Chhuka, chhuka, chhuka, chhuka.
Swirling hisses churn around her cast-iron parts as she hauls the clanking and squealing cars behind her. Pillows of steam, acidic smells and a fire heating 5,000 gallons of water all speak to her existence. It's her language, said Mark Liggins.
“It is like she's talking to you,” the train enthusiast said. “That is what really makes it worthwhile.”
Liggins has been around trains all his life. His family's history runs parallel to that of the railway. In Edmonton, Liggins's father worked in the CN Rail shops. His grandfather was an engineer and fire man on steam engines, reading the colour of the plumes and gauging whether the roaring flames needed to be stoked or left alone.
Liggins first sat behind the controls of the Royal Hudson locomotive #2860 during Expo '86. It wasn't a big move. He shifted the engine a few hundred yards at the steam exhibit. But it was enough to get him hooked.
Before the Hudson, Liggins's experience in operating locomotives was limited to miniatures, such as the tiny train that loops around his backyard. Although vastly different in size, operating a miniature steam engine and the real deal is relatively the same, Liggins said. The larger version is just that much more exhilarating. The experience heightens one's senses — sound, sight, smell — as the engine's parts pump and turn as though they're enchanted.
“It's a symphony of motion.”
It's a symphony that came very close to an end for the Royal Hudson #2860. Before she called the West Coast Railway Heritage Park home, and previous to a provincial tourist initiative that saw her pull a million passengers from North Vancouver to Squamish, she was all but forgotten.
Among the final five Hudsons built for the Canadian Pacific Railway (CPR) in June 1940, #2860 spent most of her career on the CPR mainline between Revelstoke and Vancouver. She was the oil-burning sibling of the original coal-burning Hudson class built in 1929 by the Montreal Locomotive Works.
The engines' title were handed to them by the New York Central Railroad, the company that first used the four-six-four wheel arrangement and christened them after Hudson River. In 1939, they became the first and only locomotives outside of Great Britain to earn the “royal” designation. King George VI and Queen Elizabeth were hauled from coast to coast by the Hudson #2850 on their first visit to Canada. It was an impressive feat. For maintenance reasons, during that era it was common practice to change engines several times during long trips.

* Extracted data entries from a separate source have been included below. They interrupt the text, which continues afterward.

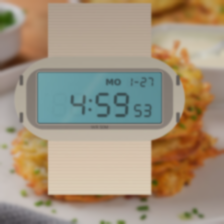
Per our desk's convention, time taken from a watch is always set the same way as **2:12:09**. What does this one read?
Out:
**4:59:53**
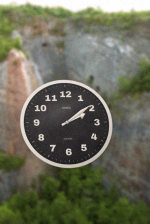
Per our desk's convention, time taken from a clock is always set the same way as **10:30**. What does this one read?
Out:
**2:09**
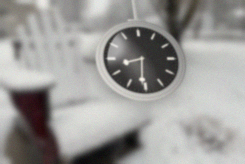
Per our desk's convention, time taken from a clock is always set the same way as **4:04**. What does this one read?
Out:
**8:31**
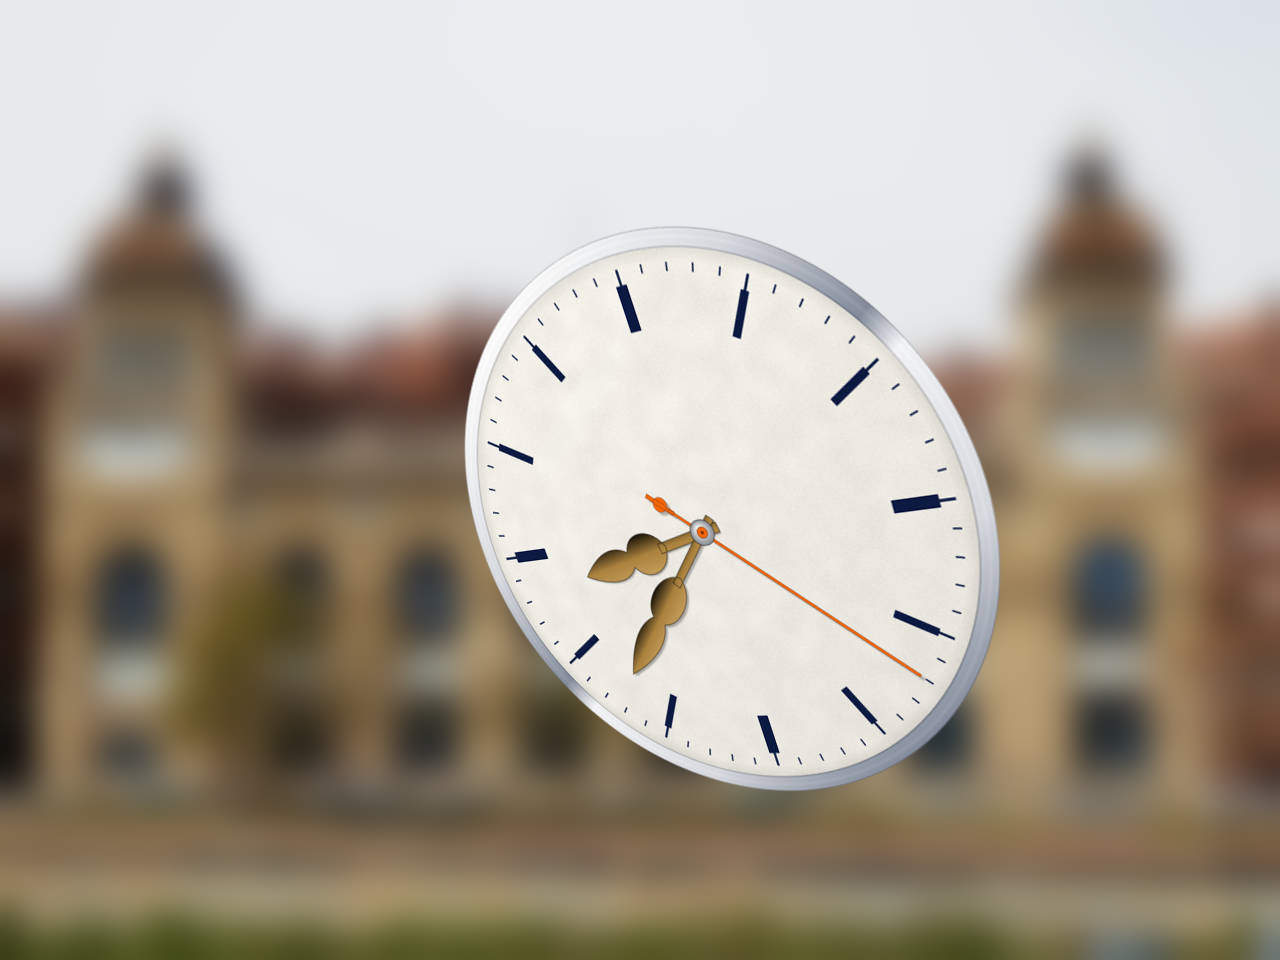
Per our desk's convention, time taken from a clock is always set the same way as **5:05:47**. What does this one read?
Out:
**8:37:22**
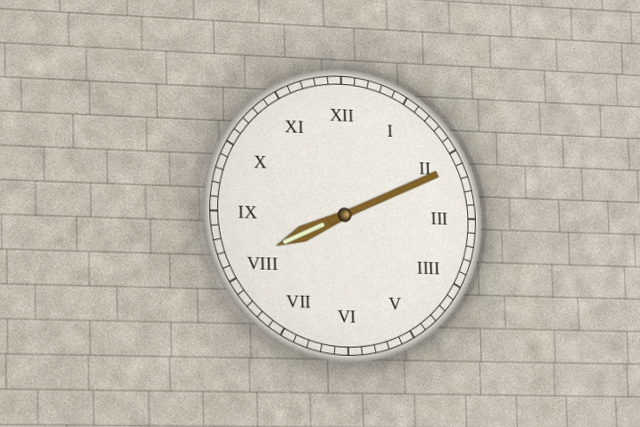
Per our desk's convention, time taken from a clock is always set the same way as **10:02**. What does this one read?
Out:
**8:11**
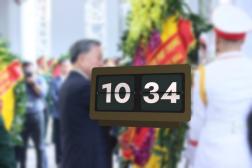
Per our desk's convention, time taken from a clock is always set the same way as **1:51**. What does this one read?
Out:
**10:34**
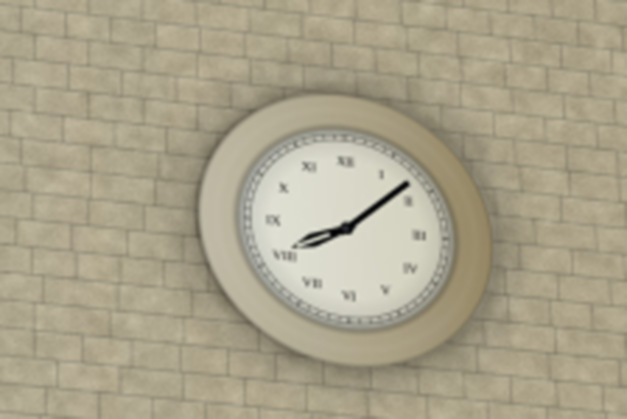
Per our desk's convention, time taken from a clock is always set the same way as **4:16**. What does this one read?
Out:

But by 1958, the Hudson was outdated. Steam engines were quickly being replaced by modern diesels, as fuel prices and the mechanical bills relegated them to the status of dinosaurs, said Don Evans, president of the West Coast Railway Association. The Hudson needed many times the crew complement to keep her going than did a diesel engine, he noted.
With her costs too high, the Royal Hudson #2860 was assigned to the scrap line, joining approximately 1,000 other steam engines. There she waited for half a decade for her body to be cut up, melted and repurposed into another product. But fate had a different plan for the engine. In 1961, locomotive #2860 was rediscovered by a Vancouver-based group of railway enthusiasts who toured the banished trains.

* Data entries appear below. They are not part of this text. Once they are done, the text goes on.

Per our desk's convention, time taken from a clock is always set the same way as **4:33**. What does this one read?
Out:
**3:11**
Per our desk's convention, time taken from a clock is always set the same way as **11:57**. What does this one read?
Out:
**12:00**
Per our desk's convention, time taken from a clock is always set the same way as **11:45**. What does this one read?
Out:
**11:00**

“They were pretty surprised,” Evans said.
The train was brought back to Vancouver and housed at the Canadian Pacific Railway's Vancouver roundhouse. In the 1970s, backed by then B.C. Premier Dave Barrett, the Hudson #2860 was put into service transporting tourists from North Vancouver to Squamish. Provincial reports estimate the Hudson pumped $300 million into the economy.

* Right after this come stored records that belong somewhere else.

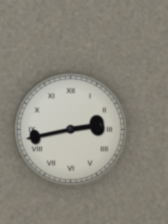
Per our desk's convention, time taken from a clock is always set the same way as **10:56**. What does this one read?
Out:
**2:43**
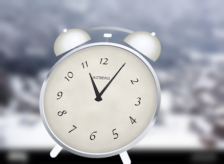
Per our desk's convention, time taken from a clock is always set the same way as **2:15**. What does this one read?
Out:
**11:05**
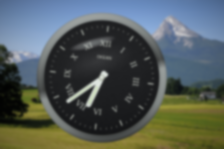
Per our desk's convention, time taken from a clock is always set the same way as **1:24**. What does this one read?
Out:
**6:38**
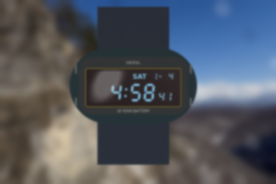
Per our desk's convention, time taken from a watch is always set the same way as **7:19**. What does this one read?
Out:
**4:58**
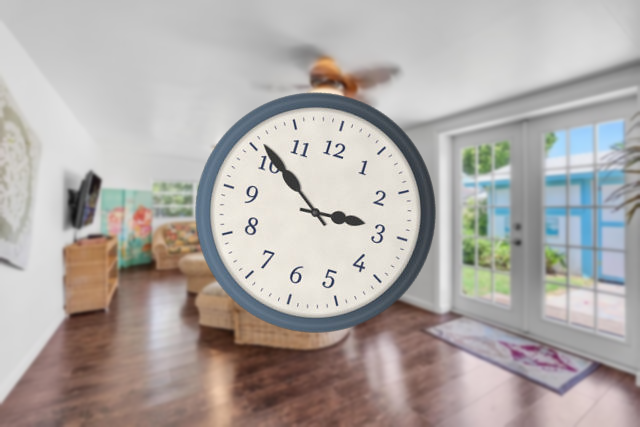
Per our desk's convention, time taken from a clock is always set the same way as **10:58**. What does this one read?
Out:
**2:51**
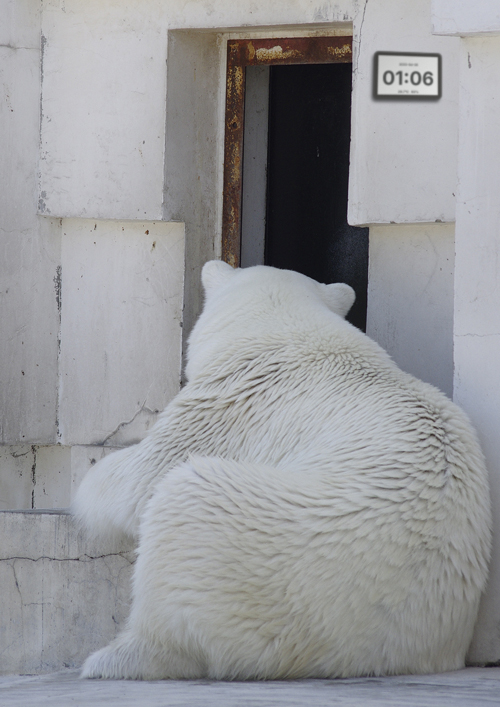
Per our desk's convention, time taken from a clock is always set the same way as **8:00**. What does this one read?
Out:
**1:06**
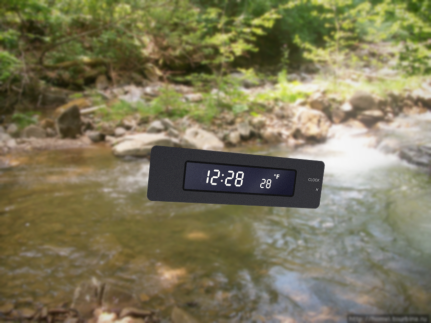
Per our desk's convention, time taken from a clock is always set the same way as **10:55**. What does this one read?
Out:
**12:28**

Her fire was once again subbed out in 1999, when the steam engine failed inspection. Three years later, the government of the day decided the required fixes had to wait. That's when Squamish stepped in, Evans said. Working together, the West Coast Railway Association and the District of Squamish rallied for the train to call Squamish home. It belonged here, said Corinne Lonsdale, who was mayor at the time.
“It was just a piece of Squamish history,” she said.
Lonsdale, Evans and then-councillor Wendy Magee headed to Victoria to acquire the Hudson for the heritage park. It took some doing, Lonsdale recalled, at least a good part of a year. But by May 2002, they had their wish.
“The railroad is our heritage in this community,” she said.
Today, the Hudson faces another hurdle. Although the boiler only has 300 hours on it, every five years the provincial government mandates a full boiler inspection and recertification. This requires it to be disassembled, tested, checked and re-assembled — a process that will cost more than $100,0000.
“That's were the issue lies,” Evans said.
Currently, the park has its hands full, he noted. It's dealing with raising funds to repair damage done from a rash of copper thefts at the park last summer. By next year, Evans said the focus will shift to the Hudson and hopefully, with a bit of elbow grease and cash, the old gal will be steaming again.
“When you see the Hudson going, all its parts in motion, it looks and sounds like it is alive and breathing,” Evans said.